What's increasingly fascinating about law enforcement agencies' adoption of stingray devices—widgets that spoof cellphone towers to get mobile devices in the area to ping them and reveal their locations—is not the availability of advancing technology for locating people, but the lengths to which cops will go to conceal its use. Technology in all areas advances; telephones led to the invention of wiretaps and pen registers. Subject to properly vetted search warrants, that might just mean it's a new area to which to apply search and seizure protections. But when agencies, like the Tacoma, Washington, police department, conceal the use of stingrays (more generically known as International Mobile Subscriber Identity locators) from city council members, defense attorneys, news media, and even judges, something shady is happening.
This isn't an isolated incident. Last year the LAPD, seemingly always eager to behave in the most morally challenged way, was caught presenting stingrays to judges as old-school, less-intrusive pen registers. In 2011, the Justice Department cautioned federal agents that applications to use pen registers had to be approved by higher-ups after federal judges pushed back on the common use of stingrays under that cover.
Recently, the American Civil Liberties Union uncovered emails among Florida police revealing that such concealment is not just common practice, but policy followed on the advice of federal agencies. Here's part of one very telling exchange:
As you are aware for some time now, the US Marshalls and I believe FDLE have had equipment which enables law enforcement to ping a suspects cell phone and pin point his/her exact location in an effort to apprehend suspects involved in serious crimes. In the past, and at the request of the U.S. Marshalls [sic], the investigative means utilized to locate the suspect have not been revealed so that we may continue to utilize this technology without the knowledge of the criminal element. In reports or depositions we simply refer to the assistance as "received information from a confidential source regarding the location of the suspect." To date this has not been challenged, since it is not an integral part of the actual crime that occurred.

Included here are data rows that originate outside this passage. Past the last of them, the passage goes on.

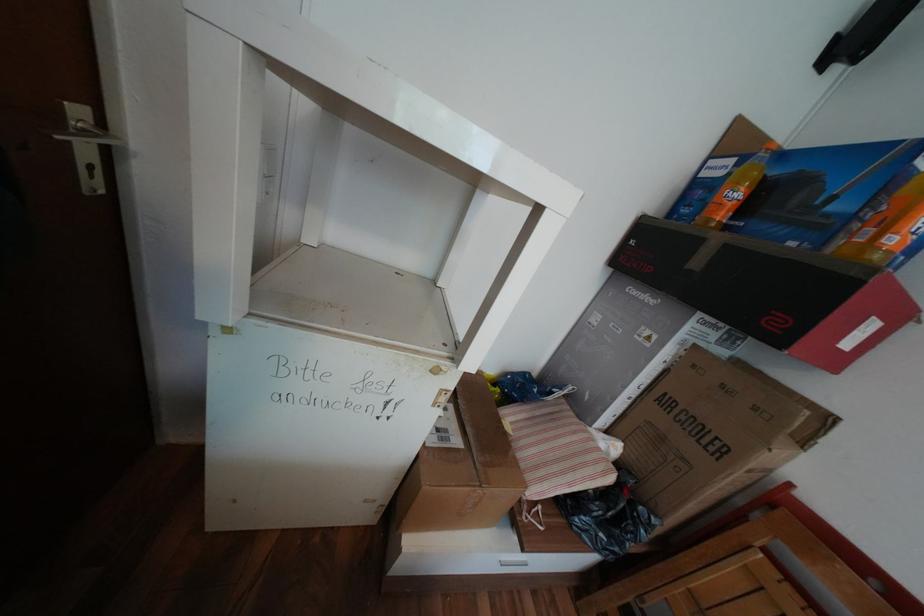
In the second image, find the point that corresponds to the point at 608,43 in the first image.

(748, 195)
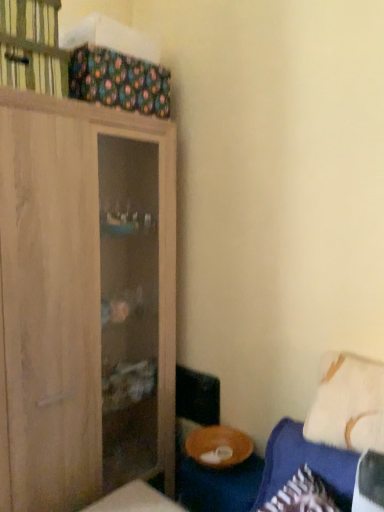
Question: Looking at the image, does blue fabric couch at lower right seem bigger or smaller compared to wooden bowl at lower right?

Choices:
 (A) big
 (B) small

Answer: (A)

Question: Which is correct: blue fabric couch at lower right is inside wooden bowl at lower right, or outside of it?

Choices:
 (A) outside
 (B) inside

Answer: (A)

Question: Based on their relative distances, which object is nearer to the wooden bowl at lower right?

Choices:
 (A) blue fabric couch at lower right
 (B) wooden cabinet at upper left
 (C) light wood cabinet at left
 (D) white soft pillow at lower right

Answer: (A)

Question: Considering the real-world distances, which object is farthest from the blue fabric couch at lower right?

Choices:
 (A) light wood cabinet at left
 (B) white soft pillow at lower right
 (C) wooden bowl at lower right
 (D) wooden cabinet at upper left

Answer: (D)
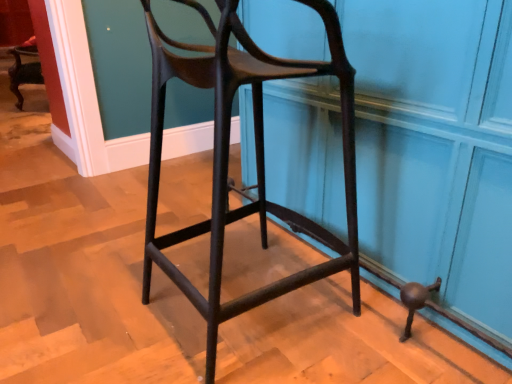
Question: From their relative heights in the image, would you say matte black stool at center is taller or shorter than matte black stool at center?

Choices:
 (A) short
 (B) tall

Answer: (B)

Question: Considering the positions of matte black stool at center and matte black stool at center in the image, is matte black stool at center wider or thinner than matte black stool at center?

Choices:
 (A) thin
 (B) wide

Answer: (A)

Question: Is matte black stool at center bigger or smaller than matte black stool at center?

Choices:
 (A) big
 (B) small

Answer: (B)

Question: Is point (508, 192) positioned closer to the camera than point (223, 241)?

Choices:
 (A) closer
 (B) farther

Answer: (A)

Question: From their relative heights in the image, would you say matte black stool at center is taller or shorter than matte black stool at center?

Choices:
 (A) short
 (B) tall

Answer: (A)

Question: From the image's perspective, relative to matte black stool at center, is matte black stool at center above or below?

Choices:
 (A) above
 (B) below

Answer: (A)

Question: Is matte black stool at center in front of or behind matte black stool at center in the image?

Choices:
 (A) front
 (B) behind

Answer: (B)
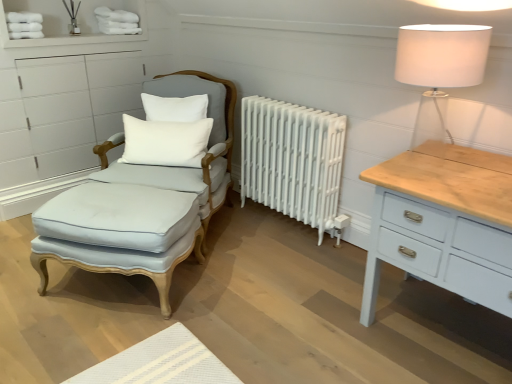
Where is `empty space that is to the right of light blue fabric footrest at left`? empty space that is to the right of light blue fabric footrest at left is located at coordinates (244, 284).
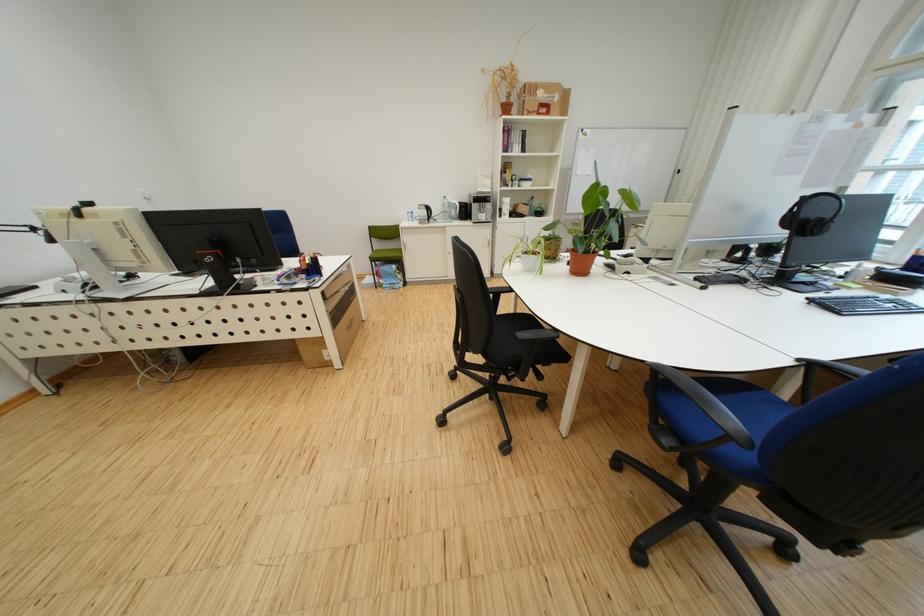
Find where to lift the terracotta plant pot. Please return your answer as a coordinate pair (x, y).

(580, 262)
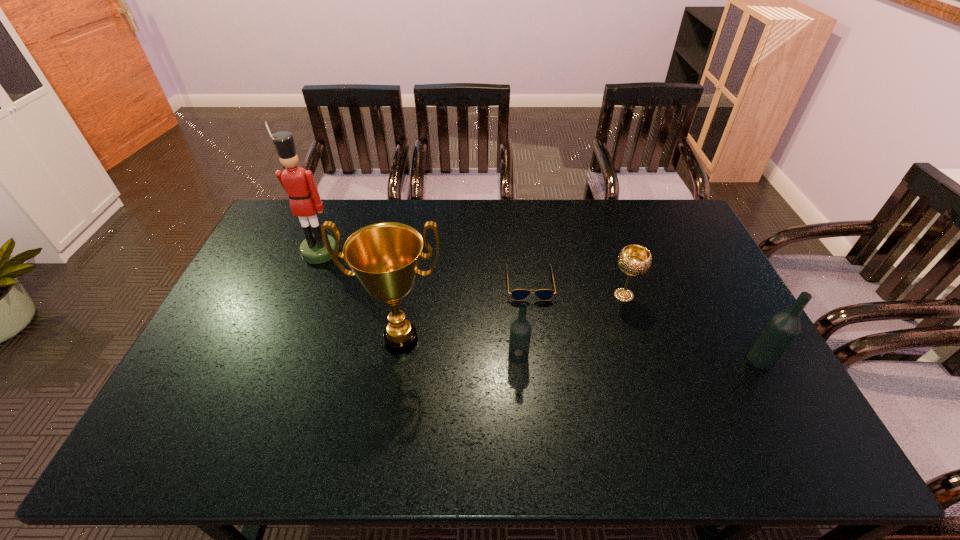
At what (x,y) coordinates should I click in order to perform the action: click on free space located 0.190m on the front-facing side of the farthest object. Please return your answer as a coordinate pair (x, y). The height and width of the screenshot is (540, 960). Looking at the image, I should click on (299, 307).

Locate an element on the screen. The image size is (960, 540). vacant space located 0.250m on the front-facing side of the shortest object is located at coordinates tap(540, 370).

Find the location of `vacant region located on the back of the fifth object from left to right`. vacant region located on the back of the fifth object from left to right is located at coordinates (596, 211).

Locate an element on the screen. The image size is (960, 540). free space located on the front view with handles of the fifth object from right to left is located at coordinates (393, 390).

Locate an element on the screen. object present at the right edge is located at coordinates (782, 329).

Find the location of a particular element. The image size is (960, 540). vacant area at the far edge of the desktop is located at coordinates 569,233.

Where is `vacant space at the near edge of the desktop`? Image resolution: width=960 pixels, height=540 pixels. vacant space at the near edge of the desktop is located at coordinates (276, 413).

The height and width of the screenshot is (540, 960). I want to click on free location at the left edge, so click(276, 281).

Identify the location of vacant space at the right edge. This screenshot has width=960, height=540. (681, 240).

In the image, there is a desktop. Where is `blank space at the far left corner`? This screenshot has width=960, height=540. blank space at the far left corner is located at coordinates (264, 237).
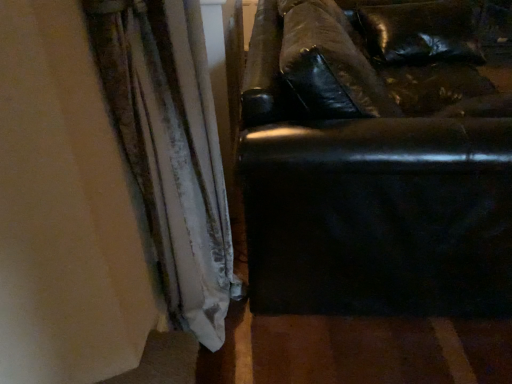
The image size is (512, 384). I want to click on black leather couch at right, so click(374, 164).

What do you see at coordinates (374, 164) in the screenshot? The image size is (512, 384). I see `black leather couch at right` at bounding box center [374, 164].

From the picture: Measure the distance between point (430,47) and camera.

They are 2.08 meters apart.

You are a GUI agent. You are given a task and a screenshot of the screen. Output one action in this format:
    pyautogui.click(x=<x>, y=<y>)
    Task: Click on the velvet-like white curtain at left
    This screenshot has height=384, width=512.
    Given the screenshot: What is the action you would take?
    pyautogui.click(x=170, y=149)

What do you see at coordinates (170, 149) in the screenshot?
I see `velvet-like white curtain at left` at bounding box center [170, 149].

Measure the distance between velvet-like white curtain at left and camera.

velvet-like white curtain at left is 29.99 inches away from camera.

What is the approximate width of velvet-like white curtain at left?

velvet-like white curtain at left is 10.14 inches wide.

Identify the location of black leather couch at right. The width and height of the screenshot is (512, 384). pyautogui.click(x=374, y=164).

Which is more to the left, velvet-like white curtain at left or black leather couch at right?

From the viewer's perspective, velvet-like white curtain at left appears more on the left side.

Is velvet-like white curtain at left positioned in front of black leather couch at right?

That is True.

Considering the positions of point (157, 184) and point (397, 107), is point (157, 184) closer or farther from the camera than point (397, 107)?

Clearly, point (157, 184) is closer to the camera than point (397, 107).

From the image's perspective, who appears lower, velvet-like white curtain at left or black leather couch at right?

velvet-like white curtain at left, from the image's perspective.

In the scene shown: From a real-world perspective, between velvet-like white curtain at left and black leather couch at right, who is vertically higher?

In real-world perspective, velvet-like white curtain at left is above.

Is velvet-like white curtain at left thinner than black leather couch at right?

Yes, velvet-like white curtain at left is thinner than black leather couch at right.

Considering the sizes of objects velvet-like white curtain at left and black leather couch at right in the image provided, who is shorter, velvet-like white curtain at left or black leather couch at right?

black leather couch at right is shorter.

Between velvet-like white curtain at left and black leather couch at right, which one has smaller size?

Result: With smaller size is velvet-like white curtain at left.

Is velvet-like white curtain at left situated inside black leather couch at right or outside?

velvet-like white curtain at left is outside black leather couch at right.

Are velvet-like white curtain at left and black leather couch at right far apart?

That's not correct — velvet-like white curtain at left is a little close to black leather couch at right.

Could you tell me if velvet-like white curtain at left is turned towards black leather couch at right?

Yes, velvet-like white curtain at left is facing black leather couch at right.

Locate an element on the screen. curtain on the left of black leather couch at right is located at coordinates (170, 149).

Based on their positions, is black leather couch at right located to the left or right of velvet-like white curtain at left?

Based on their positions, black leather couch at right is located to the right of velvet-like white curtain at left.

Is black leather couch at right closer to camera compared to velvet-like white curtain at left?

No, black leather couch at right is further to the viewer.

Is point (396, 115) closer or farther from the camera than point (166, 182)?

Point (396, 115).

Looking at this image, from the image's perspective, is black leather couch at right under velvet-like white curtain at left?

No, from the image's perspective, black leather couch at right is not below velvet-like white curtain at left.

From a real-world perspective, which is physically below, black leather couch at right or velvet-like white curtain at left?

In real-world perspective, black leather couch at right is lower.

Does black leather couch at right have a lesser width compared to velvet-like white curtain at left?

No, black leather couch at right is not thinner than velvet-like white curtain at left.

Considering the relative sizes of black leather couch at right and velvet-like white curtain at left in the image provided, is black leather couch at right taller than velvet-like white curtain at left?

No, black leather couch at right is not taller than velvet-like white curtain at left.

Is black leather couch at right smaller than velvet-like white curtain at left?

Incorrect, black leather couch at right is not smaller in size than velvet-like white curtain at left.

Would you say velvet-like white curtain at left is part of black leather couch at right's contents?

So this excerpt from a very interesting News-Tribune article about the laborious efforts journalists* went through to discover that the Tacoma Police Department is using stingrays, and the reactions engendered, sounds awfully familiar:
Judge Culpepper [the presiding judge of Pierce County Superior Court] said police must show probable cause to get a pen register order, but as far as he knows, Tacoma police have never said they planned to use a Stingray to collect a suspect's information.
If police delete information gathered from innocents, Culpeper said, "maybe there's no harm." But "If they are storing it, what are they storing it for? And who says they can store it in the first place?"…
Culpepper said he plans to ask more questions of the Police Department when investigators next ask him for a pen register order or a warrant:
"I think I'll probably ask what kind of device are you going to use?" he said.
In refusing the newspaper's request for an interview about the police department's use of the devices, Police Chief Don Ramsdell "cited a nondisclosure agreement it has with the FBI."
So law enforcement agencies from coast to coast, from local to federal, are concealing the use of devices that indiscriminately turn every active cellphone within range into tracking beacons as a matter of policy. Not just the public that pays their salaries and suffers their scrutiny, but even the judges who are supposed to review and approve search warrants are deliberately kept out of the loop.